Work request — Only the lines holding the string "said" are needed; copy each of them from the data.

Exercise material —
################

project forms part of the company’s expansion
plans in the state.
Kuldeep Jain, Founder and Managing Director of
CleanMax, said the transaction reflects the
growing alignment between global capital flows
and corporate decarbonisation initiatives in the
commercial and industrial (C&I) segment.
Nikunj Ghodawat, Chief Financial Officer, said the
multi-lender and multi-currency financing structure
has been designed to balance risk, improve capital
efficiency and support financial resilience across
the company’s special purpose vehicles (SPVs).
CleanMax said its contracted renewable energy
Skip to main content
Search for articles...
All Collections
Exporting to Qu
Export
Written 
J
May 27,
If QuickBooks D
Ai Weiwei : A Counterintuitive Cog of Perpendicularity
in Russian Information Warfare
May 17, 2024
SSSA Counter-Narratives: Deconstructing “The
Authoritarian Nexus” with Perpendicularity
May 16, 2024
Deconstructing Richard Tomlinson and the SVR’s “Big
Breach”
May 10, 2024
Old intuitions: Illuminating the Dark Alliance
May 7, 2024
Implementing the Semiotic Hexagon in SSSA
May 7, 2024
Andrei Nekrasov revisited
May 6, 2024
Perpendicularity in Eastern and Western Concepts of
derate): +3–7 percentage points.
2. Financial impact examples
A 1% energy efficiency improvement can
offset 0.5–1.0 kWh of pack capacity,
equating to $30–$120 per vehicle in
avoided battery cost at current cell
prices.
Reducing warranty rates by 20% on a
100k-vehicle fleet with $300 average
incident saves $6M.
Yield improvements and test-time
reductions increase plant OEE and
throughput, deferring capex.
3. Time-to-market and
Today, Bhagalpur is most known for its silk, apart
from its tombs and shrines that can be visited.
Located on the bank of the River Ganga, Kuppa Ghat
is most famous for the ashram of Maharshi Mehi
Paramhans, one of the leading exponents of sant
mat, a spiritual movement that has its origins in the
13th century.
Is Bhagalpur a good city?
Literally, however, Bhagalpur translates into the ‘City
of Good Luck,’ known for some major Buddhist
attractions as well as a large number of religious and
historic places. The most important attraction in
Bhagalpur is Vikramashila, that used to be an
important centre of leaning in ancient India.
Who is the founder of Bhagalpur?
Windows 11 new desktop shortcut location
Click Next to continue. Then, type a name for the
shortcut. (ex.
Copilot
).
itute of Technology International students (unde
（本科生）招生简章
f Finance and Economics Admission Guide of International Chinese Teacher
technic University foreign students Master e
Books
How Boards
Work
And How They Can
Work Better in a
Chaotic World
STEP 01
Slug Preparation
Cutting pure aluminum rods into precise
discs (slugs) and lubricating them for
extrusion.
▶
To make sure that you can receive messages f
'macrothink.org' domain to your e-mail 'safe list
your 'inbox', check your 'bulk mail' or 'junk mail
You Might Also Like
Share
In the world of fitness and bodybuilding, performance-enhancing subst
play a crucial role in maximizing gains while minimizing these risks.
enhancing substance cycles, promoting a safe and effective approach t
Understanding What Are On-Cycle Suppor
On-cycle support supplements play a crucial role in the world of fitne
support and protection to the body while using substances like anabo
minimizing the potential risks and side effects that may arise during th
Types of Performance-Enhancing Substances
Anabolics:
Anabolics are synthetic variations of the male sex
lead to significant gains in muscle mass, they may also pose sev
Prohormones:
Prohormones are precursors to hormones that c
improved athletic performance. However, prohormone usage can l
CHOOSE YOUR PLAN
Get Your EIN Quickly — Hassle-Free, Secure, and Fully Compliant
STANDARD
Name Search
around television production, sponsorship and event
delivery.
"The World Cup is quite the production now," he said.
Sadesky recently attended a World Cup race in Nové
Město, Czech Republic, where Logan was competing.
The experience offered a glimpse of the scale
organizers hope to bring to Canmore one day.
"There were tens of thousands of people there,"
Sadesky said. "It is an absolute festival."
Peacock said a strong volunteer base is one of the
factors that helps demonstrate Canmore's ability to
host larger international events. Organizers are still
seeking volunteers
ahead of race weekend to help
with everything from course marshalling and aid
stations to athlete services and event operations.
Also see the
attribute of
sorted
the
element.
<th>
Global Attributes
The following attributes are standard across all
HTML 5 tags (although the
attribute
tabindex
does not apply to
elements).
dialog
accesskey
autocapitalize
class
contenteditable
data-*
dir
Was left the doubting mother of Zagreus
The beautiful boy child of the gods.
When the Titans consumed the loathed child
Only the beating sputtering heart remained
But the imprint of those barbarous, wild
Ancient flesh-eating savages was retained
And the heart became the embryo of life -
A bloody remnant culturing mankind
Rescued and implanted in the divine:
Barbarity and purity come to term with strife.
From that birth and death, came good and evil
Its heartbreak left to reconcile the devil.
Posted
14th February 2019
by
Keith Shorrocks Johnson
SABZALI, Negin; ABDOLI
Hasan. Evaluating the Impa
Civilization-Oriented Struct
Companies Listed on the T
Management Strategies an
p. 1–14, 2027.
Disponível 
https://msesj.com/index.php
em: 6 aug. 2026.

################

Task solution —
CleanMax, said the transaction reflects the
Nikunj Ghodawat, Chief Financial Officer, said the
CleanMax said its contracted renewable energy
"The World Cup is quite the production now," he said.
Sadesky said. "It is an absolute festival."
Peacock said a strong volunteer base is one of the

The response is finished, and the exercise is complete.